I wanted to definitely be a musician or a good preacher or a heck of a baseball player. I couldn't play ball too good - I hurt my finger, and I stopped that. I couldn't preach, and well, all I had left was getting into the music thing.
I stone got crazy when I saw somebody run down them strings with a bottleneck. My eyes lit up like a Christmas tree and I said that I had to learn.
Now that I'm gettin' old enough to get some money, I'd like to have some money. I don't get much made, I need to conquer a big chunk of money. Not quit playin' but quit playin' so hard.
That Mississippi sound, that Delta sound is in them old records. You can hear it all the way through.

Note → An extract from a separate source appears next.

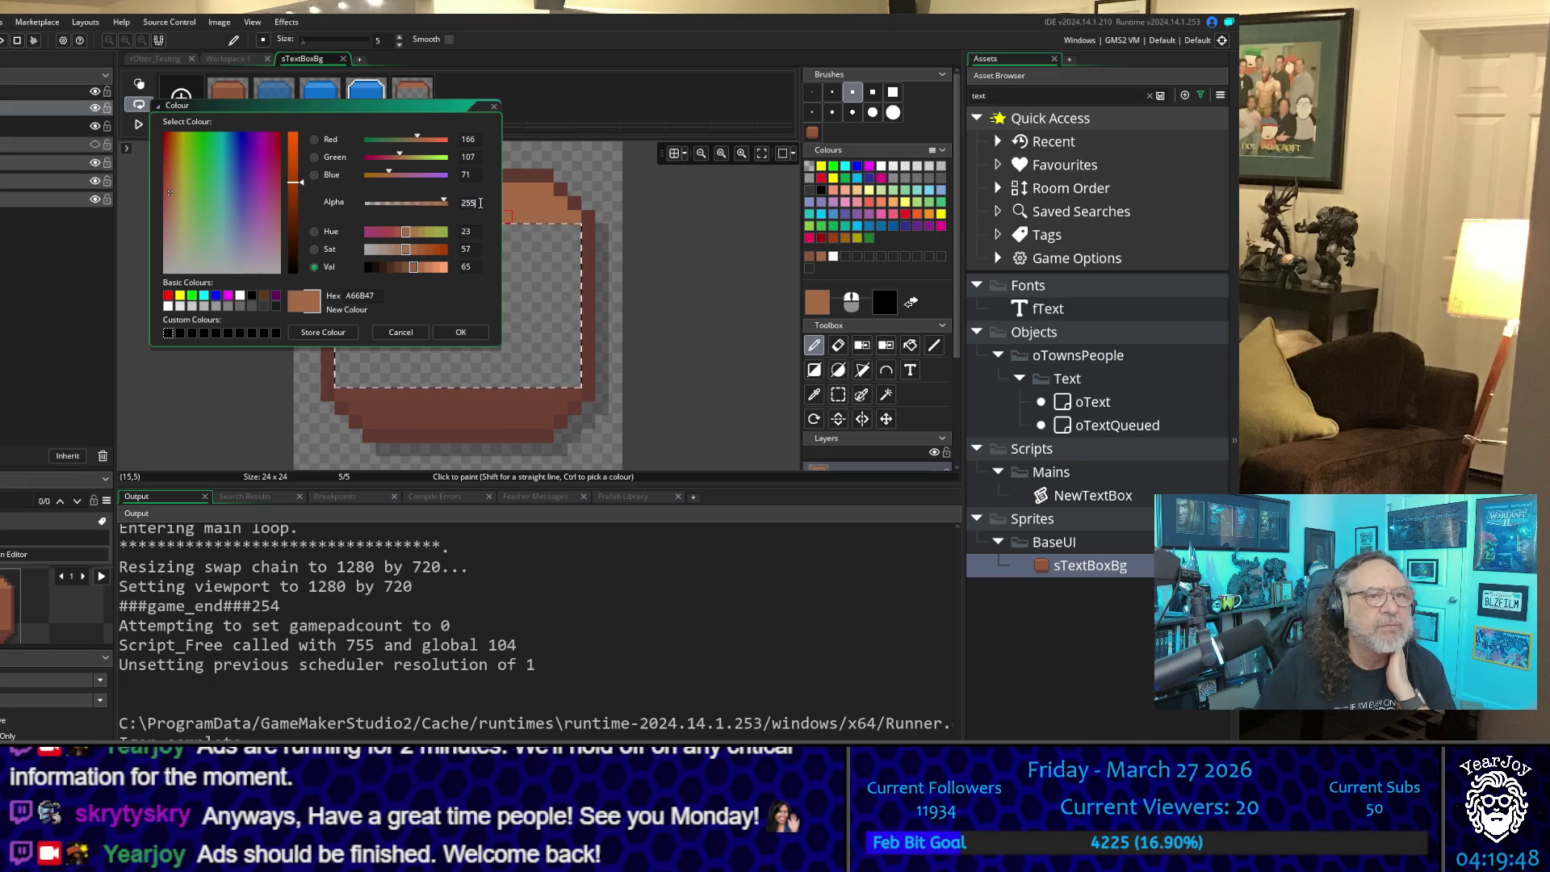
pyautogui.write('160')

Saturday night is your big night. Everybody used to fry up fish and have one hell of a time. Find me playing till sunrise for 50 cents and a sandwich. And be glad of it. And they really liked the low-down blues.
I was messing around with the harmonica... but I was 13 before I got a real good note out of it.
Robert Johnson? No, I didn't know him, personally.
Oh, I started out young. They handed me a cotton sack when I was about 8 years old. Give me a little small one, tell me to fill it up. I never did like the farm but I was out there with my grandmother, didn't want to get away from around her too far.
There's no way in the world I can feel the same blues the way I used to. When I play in Chicago, I'm playing up-to-date, not the blues I was born with. People should hear the pure blues - the blues we used to have when we had no money.